> **SOURCE EXTRACT**:
begin

Microphone element 425 separates first cavity 420 and second cavity 430 and is in electronic communication with electronic circuit 471 via junction 474. Microphone element 480 separates third cavity 460 and fourth cavity 470 and is electronic communication with electronic circuit 471 via junction 476. Electronic circuit 471 generates signal 479 based on the inputs from microphone element 425 and microphone element 480. In one embodiment, circuit 471 functions to filter or otherwise modify the electric signals from microphone element 425 and microphone element 480.

FIG. 5 illustrates one embodiment of a microphone assembly 500 in accordance with one aspect of the invention. Microphone assembly 500 includes housing 505 that receives sound waves r1, r2, r3, and r4 from sound source 509.

Housing 505 includes first opening 515, second opening 520, third opening 570, and fourth opening 560. First opening 515 communicates with first tube 525, second opening 520 communicates with second tube 535, third opening 570 communicates with third tube 545, and fourth opening 560 communicates with fourth tube 555. In one embodiment, acoustic resistors 516, 521, 571, and 561 are disposed in first, second, third, and fourth tubes 525, 535, 545, and 555 respectively. In one embodiment, acoustic resistors 516, 521, 571, and 561 are disposed near first, second, third, and fourth openings 515, 520, 570, and 560 respectively.

First tube 525 and fourth tube 555 communicate with first cavity 540. Second tube 535 and third tube 545 communicate with second cavity 530. First cavity 540 and second cavity 530 are separated by microphone element 560. Microphone element 560 generates electronic signals (not shown) in response to pressure differentials acting on the microphone element 560.

end

> **TASK LIST**:
A: Put this sentence from the microphone passage into Spanish: "Electronic circuit 471 generates signal 479 based on the inputs from microphone element 425 and microphone element 480."
B: Copy a section of the microphone passage, renaming "sound source" as "acoustic source". Begin at the words "FIG. 5 illustrates" and stop after "sound source 509.".
Rely only on the microphone passage.

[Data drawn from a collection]
begin

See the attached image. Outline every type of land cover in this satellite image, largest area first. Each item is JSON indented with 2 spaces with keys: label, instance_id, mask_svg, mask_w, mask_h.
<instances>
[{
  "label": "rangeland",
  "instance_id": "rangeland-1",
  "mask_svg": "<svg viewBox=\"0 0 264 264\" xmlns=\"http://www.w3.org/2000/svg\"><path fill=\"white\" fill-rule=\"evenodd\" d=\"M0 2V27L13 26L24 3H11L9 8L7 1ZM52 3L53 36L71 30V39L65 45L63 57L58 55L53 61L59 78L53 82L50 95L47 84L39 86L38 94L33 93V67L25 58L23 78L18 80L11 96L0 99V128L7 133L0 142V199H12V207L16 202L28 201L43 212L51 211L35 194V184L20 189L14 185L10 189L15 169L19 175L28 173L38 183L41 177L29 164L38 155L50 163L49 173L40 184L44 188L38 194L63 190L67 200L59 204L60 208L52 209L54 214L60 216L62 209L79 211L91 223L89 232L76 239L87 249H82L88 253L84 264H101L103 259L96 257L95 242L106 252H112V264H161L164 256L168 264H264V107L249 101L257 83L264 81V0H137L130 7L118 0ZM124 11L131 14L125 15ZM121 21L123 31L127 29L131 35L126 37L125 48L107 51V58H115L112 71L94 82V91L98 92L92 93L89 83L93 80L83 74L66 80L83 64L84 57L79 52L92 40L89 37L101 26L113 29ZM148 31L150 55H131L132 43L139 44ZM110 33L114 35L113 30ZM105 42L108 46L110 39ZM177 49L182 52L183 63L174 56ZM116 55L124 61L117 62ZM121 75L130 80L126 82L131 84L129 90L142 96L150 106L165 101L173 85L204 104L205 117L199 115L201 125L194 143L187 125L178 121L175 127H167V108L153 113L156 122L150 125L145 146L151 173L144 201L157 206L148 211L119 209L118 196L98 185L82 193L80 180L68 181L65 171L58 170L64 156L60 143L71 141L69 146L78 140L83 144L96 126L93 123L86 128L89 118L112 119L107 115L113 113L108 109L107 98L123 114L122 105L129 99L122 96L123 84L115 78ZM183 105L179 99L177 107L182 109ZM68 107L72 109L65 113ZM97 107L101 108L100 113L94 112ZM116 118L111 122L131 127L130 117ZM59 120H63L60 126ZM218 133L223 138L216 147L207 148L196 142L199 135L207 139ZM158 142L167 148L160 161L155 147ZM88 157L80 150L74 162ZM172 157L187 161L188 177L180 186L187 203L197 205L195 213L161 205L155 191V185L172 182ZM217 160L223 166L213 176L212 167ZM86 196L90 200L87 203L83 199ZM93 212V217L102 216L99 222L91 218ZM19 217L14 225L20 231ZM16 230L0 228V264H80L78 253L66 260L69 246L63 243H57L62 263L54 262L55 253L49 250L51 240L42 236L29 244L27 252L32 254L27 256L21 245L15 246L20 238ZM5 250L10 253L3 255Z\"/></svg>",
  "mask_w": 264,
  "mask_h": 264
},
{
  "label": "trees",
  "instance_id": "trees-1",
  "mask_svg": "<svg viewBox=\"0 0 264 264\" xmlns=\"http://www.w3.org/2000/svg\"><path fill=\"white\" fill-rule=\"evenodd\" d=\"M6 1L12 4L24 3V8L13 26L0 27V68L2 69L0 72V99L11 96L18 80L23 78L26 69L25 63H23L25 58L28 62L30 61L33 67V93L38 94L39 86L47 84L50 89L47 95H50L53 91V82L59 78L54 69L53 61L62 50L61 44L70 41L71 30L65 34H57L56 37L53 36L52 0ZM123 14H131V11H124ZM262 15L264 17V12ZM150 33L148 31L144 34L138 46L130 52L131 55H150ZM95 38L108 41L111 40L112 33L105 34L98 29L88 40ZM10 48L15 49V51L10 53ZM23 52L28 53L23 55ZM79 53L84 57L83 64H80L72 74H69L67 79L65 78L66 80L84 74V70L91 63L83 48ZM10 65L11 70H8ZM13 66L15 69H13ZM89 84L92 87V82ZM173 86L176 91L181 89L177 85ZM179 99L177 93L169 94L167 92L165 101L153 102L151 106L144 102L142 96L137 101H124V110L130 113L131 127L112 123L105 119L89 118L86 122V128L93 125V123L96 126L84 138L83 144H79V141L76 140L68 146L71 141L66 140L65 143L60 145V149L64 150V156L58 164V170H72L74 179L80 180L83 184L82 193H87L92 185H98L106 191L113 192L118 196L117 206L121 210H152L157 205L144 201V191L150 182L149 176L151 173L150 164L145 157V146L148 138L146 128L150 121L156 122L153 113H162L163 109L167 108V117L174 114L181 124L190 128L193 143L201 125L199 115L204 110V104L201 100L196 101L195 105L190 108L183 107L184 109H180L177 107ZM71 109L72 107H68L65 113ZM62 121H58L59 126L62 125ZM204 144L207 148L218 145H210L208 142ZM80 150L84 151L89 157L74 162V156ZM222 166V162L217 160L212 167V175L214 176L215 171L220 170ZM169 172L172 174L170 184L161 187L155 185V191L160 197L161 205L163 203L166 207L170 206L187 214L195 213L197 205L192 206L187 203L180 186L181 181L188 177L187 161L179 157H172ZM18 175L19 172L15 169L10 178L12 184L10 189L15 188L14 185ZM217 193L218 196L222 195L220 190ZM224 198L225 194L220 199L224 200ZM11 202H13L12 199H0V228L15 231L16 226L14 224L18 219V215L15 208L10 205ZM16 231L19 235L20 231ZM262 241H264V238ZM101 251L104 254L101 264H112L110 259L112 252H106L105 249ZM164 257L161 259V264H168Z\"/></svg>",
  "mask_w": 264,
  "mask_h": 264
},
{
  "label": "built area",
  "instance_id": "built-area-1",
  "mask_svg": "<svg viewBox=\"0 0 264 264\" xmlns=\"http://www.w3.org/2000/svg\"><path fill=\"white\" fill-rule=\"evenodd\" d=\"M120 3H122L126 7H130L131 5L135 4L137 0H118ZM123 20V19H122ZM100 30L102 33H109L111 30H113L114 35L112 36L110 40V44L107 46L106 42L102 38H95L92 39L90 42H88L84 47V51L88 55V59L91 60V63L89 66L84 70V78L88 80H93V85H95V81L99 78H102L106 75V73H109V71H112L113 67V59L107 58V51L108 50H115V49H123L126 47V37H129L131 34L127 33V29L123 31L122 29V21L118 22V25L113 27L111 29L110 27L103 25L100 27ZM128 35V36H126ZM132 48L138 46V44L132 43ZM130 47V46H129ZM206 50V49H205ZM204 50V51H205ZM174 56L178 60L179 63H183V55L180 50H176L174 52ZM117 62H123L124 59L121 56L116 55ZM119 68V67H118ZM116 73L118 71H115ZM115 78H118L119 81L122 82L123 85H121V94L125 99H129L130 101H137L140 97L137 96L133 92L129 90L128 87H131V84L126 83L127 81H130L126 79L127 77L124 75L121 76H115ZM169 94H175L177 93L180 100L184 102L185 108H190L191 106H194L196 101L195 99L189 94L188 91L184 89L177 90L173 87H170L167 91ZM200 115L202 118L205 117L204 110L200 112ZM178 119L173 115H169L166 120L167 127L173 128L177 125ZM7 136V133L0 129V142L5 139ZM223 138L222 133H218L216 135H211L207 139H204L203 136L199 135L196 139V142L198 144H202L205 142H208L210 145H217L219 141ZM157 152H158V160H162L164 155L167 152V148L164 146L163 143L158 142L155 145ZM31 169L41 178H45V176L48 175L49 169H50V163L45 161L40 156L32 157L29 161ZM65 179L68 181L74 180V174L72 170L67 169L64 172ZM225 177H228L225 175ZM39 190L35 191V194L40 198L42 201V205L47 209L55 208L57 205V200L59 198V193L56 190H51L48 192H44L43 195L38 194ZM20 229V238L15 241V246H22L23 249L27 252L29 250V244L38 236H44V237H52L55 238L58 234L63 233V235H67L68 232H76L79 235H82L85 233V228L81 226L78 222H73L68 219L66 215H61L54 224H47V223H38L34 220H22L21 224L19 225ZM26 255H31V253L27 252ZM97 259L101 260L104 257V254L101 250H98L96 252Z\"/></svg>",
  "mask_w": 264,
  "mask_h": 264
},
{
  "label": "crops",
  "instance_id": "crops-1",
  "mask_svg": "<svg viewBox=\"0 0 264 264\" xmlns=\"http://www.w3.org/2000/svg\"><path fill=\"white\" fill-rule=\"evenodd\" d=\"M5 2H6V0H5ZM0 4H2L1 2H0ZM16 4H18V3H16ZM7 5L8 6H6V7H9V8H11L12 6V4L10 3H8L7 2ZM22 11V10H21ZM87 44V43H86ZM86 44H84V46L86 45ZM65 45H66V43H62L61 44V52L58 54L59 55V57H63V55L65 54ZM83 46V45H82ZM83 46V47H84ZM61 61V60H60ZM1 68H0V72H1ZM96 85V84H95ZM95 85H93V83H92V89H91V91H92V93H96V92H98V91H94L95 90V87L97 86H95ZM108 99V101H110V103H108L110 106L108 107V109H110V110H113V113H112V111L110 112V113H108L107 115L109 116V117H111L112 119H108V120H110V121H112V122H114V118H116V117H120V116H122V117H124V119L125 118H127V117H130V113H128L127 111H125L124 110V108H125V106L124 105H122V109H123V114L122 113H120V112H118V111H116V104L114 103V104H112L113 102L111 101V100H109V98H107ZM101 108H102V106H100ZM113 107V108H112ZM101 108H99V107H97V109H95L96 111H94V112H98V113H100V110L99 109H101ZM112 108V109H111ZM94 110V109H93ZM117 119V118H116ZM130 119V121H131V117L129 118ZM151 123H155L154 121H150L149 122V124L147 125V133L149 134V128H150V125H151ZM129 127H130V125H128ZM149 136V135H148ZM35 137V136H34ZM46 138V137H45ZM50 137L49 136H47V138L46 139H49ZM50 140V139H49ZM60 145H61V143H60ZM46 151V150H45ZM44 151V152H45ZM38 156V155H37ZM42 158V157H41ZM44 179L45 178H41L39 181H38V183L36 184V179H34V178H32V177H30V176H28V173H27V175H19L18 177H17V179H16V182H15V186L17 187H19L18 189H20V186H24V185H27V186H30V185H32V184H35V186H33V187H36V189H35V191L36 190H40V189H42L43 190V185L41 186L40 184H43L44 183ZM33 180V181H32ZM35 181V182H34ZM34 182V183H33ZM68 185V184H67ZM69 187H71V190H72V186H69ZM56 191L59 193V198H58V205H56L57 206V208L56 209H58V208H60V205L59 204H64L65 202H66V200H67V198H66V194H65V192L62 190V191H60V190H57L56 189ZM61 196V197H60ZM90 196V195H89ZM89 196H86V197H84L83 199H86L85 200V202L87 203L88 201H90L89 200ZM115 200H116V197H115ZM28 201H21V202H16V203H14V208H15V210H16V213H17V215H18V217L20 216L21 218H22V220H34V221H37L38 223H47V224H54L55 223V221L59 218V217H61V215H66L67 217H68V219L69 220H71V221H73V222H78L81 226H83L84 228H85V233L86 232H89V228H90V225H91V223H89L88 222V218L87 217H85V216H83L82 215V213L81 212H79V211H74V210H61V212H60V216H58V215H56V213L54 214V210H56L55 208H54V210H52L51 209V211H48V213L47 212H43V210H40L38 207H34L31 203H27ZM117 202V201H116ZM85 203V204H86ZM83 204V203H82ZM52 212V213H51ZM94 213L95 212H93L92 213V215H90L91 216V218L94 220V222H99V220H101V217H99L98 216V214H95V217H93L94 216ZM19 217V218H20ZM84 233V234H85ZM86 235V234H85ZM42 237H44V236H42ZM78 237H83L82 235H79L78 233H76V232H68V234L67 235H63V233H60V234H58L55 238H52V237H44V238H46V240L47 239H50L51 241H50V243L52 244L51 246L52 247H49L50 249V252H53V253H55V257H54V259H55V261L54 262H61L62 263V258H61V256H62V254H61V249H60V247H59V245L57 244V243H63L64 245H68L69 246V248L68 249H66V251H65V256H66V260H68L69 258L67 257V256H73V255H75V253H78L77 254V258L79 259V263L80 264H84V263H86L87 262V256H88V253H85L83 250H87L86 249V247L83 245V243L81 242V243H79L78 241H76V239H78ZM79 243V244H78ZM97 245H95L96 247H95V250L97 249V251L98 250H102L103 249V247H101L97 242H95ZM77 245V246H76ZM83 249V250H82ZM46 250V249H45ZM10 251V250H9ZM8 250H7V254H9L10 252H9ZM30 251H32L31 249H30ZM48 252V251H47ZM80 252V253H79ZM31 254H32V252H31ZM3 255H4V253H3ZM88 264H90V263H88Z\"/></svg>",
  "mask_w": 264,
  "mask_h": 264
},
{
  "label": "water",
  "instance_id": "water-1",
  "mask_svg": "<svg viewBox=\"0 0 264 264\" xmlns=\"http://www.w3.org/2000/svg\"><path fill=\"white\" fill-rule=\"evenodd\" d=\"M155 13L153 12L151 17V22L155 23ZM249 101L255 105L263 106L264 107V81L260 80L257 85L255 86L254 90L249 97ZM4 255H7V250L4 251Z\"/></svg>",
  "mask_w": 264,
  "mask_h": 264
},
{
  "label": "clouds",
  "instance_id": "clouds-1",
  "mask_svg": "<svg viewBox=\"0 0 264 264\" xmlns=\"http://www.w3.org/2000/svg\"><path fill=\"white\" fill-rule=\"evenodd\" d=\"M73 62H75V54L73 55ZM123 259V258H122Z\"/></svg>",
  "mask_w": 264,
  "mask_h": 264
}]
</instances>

end

> **ANSWER SET**:
A: El circuito electrónico 471 genera la señal 479 a partir de las entradas del elemento de micrófono 425 y del elemento de micrófono 480.

B:
FIG. 5 illustrates one embodiment of a microphone assembly 500 in accordance with one aspect of the invention. Microphone assembly 500 includes housing 505 that receives sound waves r1, r2, r3, and r4 from acoustic source 509.